### GIVEN TEXT
* * * * * * *

Quick thoughts on false dichotomies

Wednesday, 25th April 2007 at 9:00 UTC Leave a comment

Sorry this isn’t a ‘neater’, ‘tidier’ post, but this is all I’ve got just right now.  Dichotomies are the kind of things humans seem to do rather well; the over simplification of the relationship between two assumed polar opposites.  Three have cropped up in my conversations lately, and I wonder if you can identify any others that might have come up in yours.

First up was the one about nuclear and non-nuclear weapons.  See, the problem is, non-nuclear weapons have killed many more people than nuclear ones.  Its possible to create the same level of destruction with either, but because it only takes a single shot of one, rather than hundreds or thousands, people react more vociferously to the development and spread of nuclear weapons.  All weapons are lethal, and it is far more logical to protest against the proliferation of all, rather than a few, of them.

* * * * * * *

(Stored data entries)
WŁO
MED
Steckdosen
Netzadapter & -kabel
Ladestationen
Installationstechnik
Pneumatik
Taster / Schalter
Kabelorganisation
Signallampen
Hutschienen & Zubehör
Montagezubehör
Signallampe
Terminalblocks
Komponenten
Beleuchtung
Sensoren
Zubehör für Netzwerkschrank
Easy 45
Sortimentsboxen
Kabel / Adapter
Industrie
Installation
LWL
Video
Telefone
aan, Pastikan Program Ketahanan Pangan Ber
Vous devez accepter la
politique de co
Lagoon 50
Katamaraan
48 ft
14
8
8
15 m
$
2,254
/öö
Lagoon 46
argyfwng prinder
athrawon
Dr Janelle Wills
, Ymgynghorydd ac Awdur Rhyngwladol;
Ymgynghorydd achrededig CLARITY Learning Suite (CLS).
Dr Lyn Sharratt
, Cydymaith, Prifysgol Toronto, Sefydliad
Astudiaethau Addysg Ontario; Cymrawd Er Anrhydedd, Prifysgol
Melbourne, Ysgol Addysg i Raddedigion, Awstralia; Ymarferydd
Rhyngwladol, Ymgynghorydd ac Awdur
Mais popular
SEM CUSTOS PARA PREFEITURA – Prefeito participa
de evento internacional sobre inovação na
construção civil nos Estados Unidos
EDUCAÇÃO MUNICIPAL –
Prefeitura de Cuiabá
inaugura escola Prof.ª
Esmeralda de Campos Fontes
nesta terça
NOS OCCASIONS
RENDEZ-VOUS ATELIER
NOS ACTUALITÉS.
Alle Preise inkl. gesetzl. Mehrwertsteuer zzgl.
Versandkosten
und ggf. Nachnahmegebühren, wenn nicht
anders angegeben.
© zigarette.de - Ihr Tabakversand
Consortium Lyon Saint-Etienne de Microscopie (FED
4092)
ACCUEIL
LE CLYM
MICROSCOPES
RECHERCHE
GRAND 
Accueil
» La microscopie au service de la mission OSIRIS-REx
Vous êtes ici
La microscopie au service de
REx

* * * * * * *

Can you reproduce, word for word, the part of the post on false dichotomies between "Wednesday, 25th April" and "up in yours.", inclusive?

### EXERCISE RESPONSE
Wednesday, 25th April 2007 at 9:00 UTC Leave a comment

Sorry this isn’t a ‘neater’, ‘tidier’ post, but this is all I’ve got just right now.  Dichotomies are the kind of things humans seem to do rather well; the over simplification of the relationship between two assumed polar opposites.  Three have cropped up in my conversations lately, and I wonder if you can identify any others that might have come up in yours.